In lieu of an actual explanation, the media bandy about sinister-sounding phrases"soft money," "influence-peddling," "legalized bribery," and "loopholes." The argot of Gangsta Rappers is more lucid, varied-and certainly more descriptive-than the inane prattle of journalists discussing campaign finance "reform." (And then they wonder why Americans care more about the Furbish Louse Wart than campaign finance reform.)
"Soft money"-the heart of all campaign finance reforms-is a ridiculous, meaningless concept. All it means is: "not hard money." Hard money is campaign money strictly regulated by the federal government. Consequently "soft money" is everything else-money donated to political parties, money left for the paperboy, money spent on that nice muffler Dick Gephardt doesn't want us to buy.
That's why "soft money" is always insipidly defined as "large unregulated donations to political parties or independent groups." But there's no definitional reason that "soft money" has to be "large." And "independent group" could mean almost anything, including the paperboy. "Unregulated" is the key term here. (Figuring out the meaning of "soft money" .cleared things up as much for me as anything since I realized that if you are both "near-sighted" and "far-sighted," you have perfect vision.)

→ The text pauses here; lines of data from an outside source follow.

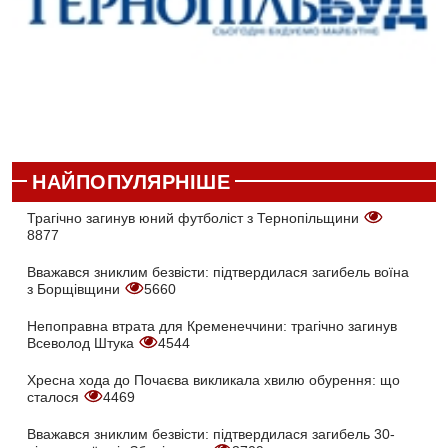
НАЙПОПУЛЯРНІШЕ
Трагічно загинув юний футболіст з Тернопільщини
8877
Вважався зниклим безвісти: підтвердилася загибель воїна
з Борщівщини
5660
Непоправна втрата для Кременеччини: трагічно загинув
Всеволод Штука
4544
Хресна хода до Почаєва викликала хвилю обурення: що
сталося
4469
Вважався зниклим безвісти: підтвердилася загибель 30-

Buying a thousand copies of George W. Bush's biography to distribute to undecided voters would count as spending "soft money." Except, in another weird journalistic trope, it wouldn't be "spent." Soft money-or "money"-is always "funneled." It's never just "donated" or "given" or "spent:"
Liberals hate "soft money" for the same reason they hate tax cuts: It is money controlled by American citizens rather than the federal government.
But -they can't just say that. So they abjectly refuse to call money spent on political causes "money" and doggedly employ the obscurantist "soft money," which sounds sneaky.
Similarly pathological, issue ads are invariably described as "thinly disguised" advertisements for a specific candidate. But, the thing is-that's what the law requires. Much to the consternation of liberals, the Supreme Court held that the government cannot regulate political speech that falls short of expressly advocating the election or defeat of a candidate.